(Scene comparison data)
----

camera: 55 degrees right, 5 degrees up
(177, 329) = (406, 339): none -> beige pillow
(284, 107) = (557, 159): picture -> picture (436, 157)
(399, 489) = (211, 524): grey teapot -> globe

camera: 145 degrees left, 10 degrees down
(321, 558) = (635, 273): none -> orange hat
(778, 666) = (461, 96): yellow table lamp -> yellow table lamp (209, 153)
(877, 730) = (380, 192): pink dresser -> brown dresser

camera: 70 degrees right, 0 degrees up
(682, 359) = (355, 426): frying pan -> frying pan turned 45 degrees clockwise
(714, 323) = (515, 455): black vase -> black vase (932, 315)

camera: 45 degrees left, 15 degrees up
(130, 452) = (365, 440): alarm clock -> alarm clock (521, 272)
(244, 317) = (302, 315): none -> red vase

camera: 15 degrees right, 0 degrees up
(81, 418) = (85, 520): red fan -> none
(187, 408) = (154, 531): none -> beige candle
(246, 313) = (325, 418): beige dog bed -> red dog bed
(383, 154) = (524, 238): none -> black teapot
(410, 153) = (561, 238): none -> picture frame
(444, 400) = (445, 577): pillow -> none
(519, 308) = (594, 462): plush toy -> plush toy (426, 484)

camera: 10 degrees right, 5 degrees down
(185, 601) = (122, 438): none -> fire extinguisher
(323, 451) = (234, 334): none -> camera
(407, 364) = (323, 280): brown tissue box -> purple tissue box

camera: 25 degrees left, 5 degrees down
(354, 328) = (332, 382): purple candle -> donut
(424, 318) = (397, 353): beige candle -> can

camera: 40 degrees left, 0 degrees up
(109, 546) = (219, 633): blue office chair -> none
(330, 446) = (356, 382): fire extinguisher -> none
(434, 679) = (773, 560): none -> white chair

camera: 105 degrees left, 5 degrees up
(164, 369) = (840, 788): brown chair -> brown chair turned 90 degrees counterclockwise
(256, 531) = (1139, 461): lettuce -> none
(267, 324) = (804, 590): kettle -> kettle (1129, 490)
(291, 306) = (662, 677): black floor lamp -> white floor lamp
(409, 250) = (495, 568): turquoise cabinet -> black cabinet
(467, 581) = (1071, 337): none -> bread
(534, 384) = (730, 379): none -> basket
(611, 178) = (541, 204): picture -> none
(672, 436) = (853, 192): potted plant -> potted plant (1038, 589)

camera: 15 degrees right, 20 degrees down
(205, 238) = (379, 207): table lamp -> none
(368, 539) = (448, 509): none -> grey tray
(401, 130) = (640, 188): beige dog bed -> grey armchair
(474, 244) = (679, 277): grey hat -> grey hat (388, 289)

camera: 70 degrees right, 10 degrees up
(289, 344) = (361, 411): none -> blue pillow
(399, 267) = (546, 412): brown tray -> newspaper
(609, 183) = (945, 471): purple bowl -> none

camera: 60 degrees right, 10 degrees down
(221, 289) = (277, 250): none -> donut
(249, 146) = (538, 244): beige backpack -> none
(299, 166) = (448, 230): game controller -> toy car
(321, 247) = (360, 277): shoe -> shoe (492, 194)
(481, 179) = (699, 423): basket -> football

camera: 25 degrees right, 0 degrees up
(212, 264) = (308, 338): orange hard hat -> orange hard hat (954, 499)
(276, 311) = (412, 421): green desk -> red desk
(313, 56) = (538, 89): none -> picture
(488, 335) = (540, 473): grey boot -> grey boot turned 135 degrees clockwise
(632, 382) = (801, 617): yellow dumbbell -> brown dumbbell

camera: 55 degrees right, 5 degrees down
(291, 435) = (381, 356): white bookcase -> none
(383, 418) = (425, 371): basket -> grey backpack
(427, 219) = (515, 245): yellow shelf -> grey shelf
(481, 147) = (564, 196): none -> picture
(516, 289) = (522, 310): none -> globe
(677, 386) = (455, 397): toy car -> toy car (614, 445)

----

_Your task:_ Exactly one number is wanted in reply: the count of lines above that hold the string "black".

_Exercise response:_ 4